Asia remained the leading importing region, GIIGNL said, accounting for 73.2% of global LNG offtake.
Firming demand, coupled with colder weather in the Northern Hemisphere, supply outages and drought in South America sent spot prices higher throughout the year and left few cargoes for Europe, where imports dropped by 8% year/year.
“High spot LNG prices in Asia and Europe discouraged to a certain extent the resort to spot LNG procurement,” GIIGNL said. “This was particularly blatant in price sensitive countries like India.”
Spot volumes delivered within three months of a transaction date reached 31% of total LNG imports last year, down from 35% of total imports in 2020. Higher prices did bring buyers back to the negotiating table in 2021, when 70 Mt of new long-term supply contracts were purchased to lock in more favorable terms and shield from volatility on the spot market.
Asia managed to outcompete Europe for most of the year, but as European inventories dwindled and Russian deliveries dropped off, buyers there stepped up purchases in a trend that’s continued this year.

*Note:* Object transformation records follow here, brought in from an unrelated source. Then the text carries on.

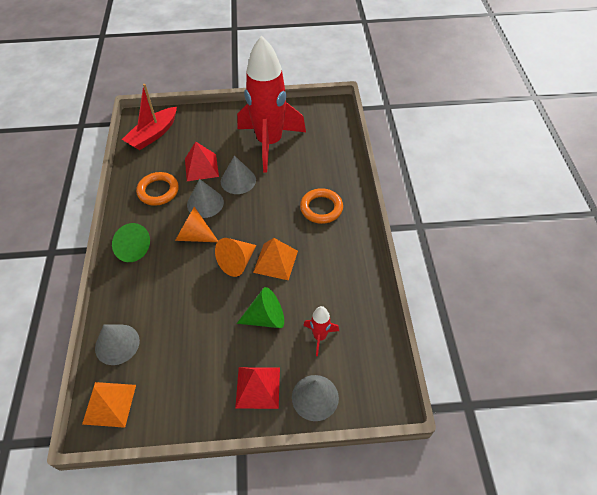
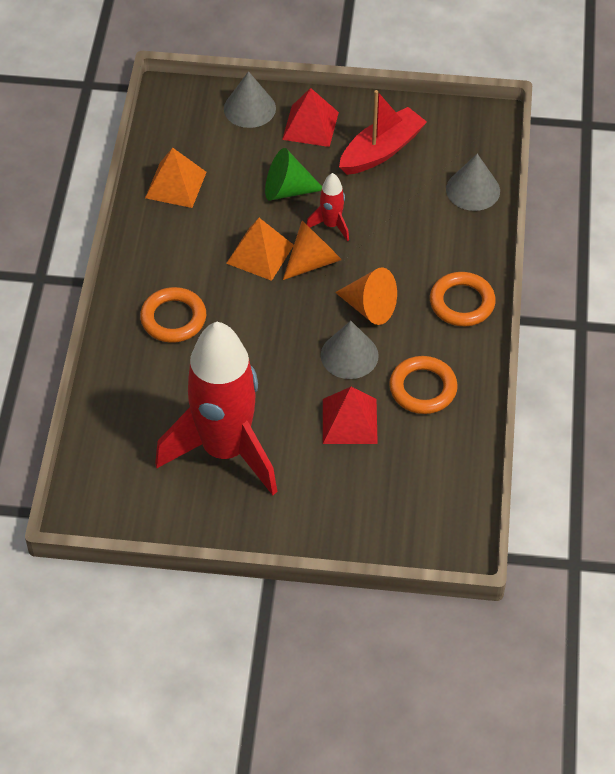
camera: 170 degrees left, 0 degrees up
(109, 404) = (477, 135): orange pyramid -> orange pyramid (176, 185)
(131, 249) = (462, 303): green cone -> orange ring
(153, 134) = (432, 505): red boat -> red boat (381, 150)
(238, 180) = (292, 386): grey cone -> none
(320, 337) = (227, 161): red rocket -> red rocket (331, 225)

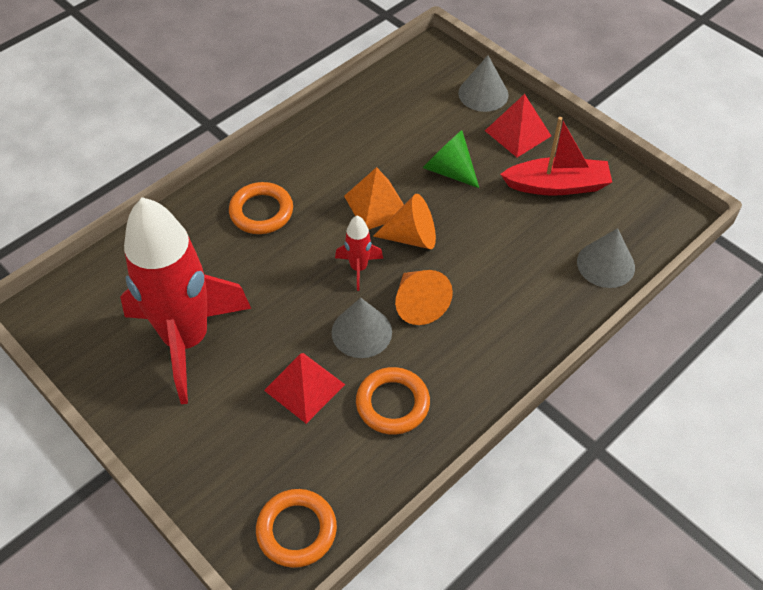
camera: 40 degrees right, 0 degrees up
(176, 185) = (369, 116): orange pyramid -> none
(331, 225) = (455, 218): red rocket -> red rocket (358, 268)
(462, 303) = (501, 353): orange ring -> orange ring (296, 530)

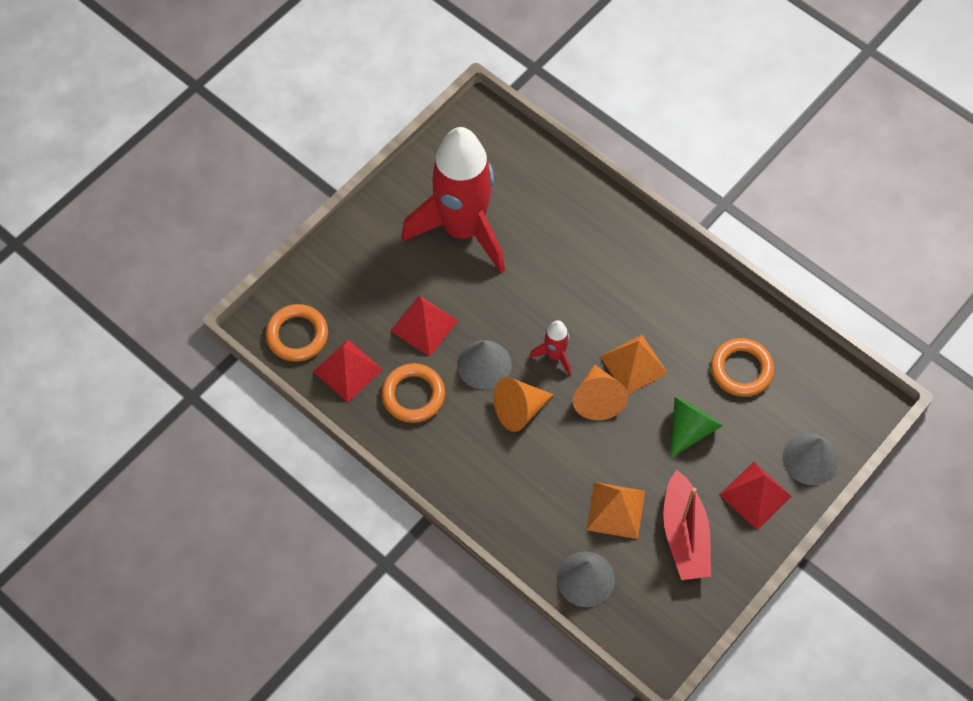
camera: 85 degrees right, 10 degrees up
(261, 212) = (611, 265): orange ring -> orange ring (741, 369)
(352, 473) = (347, 370): none -> red pyramid
(533, 234) = (616, 510): none -> orange pyramid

““The LNG market is growing quickly and the recent price hikes indicate a structural imbalance between demand and supply growth,” said GIIGNL President Jean Abiteboul. “The looming price volatility has been exacerbated by the Russia-Ukraine conflict, and the current European energy crisis proves to be a stark reminder of LNG’s vital role in ensuring energy security and economic stability.”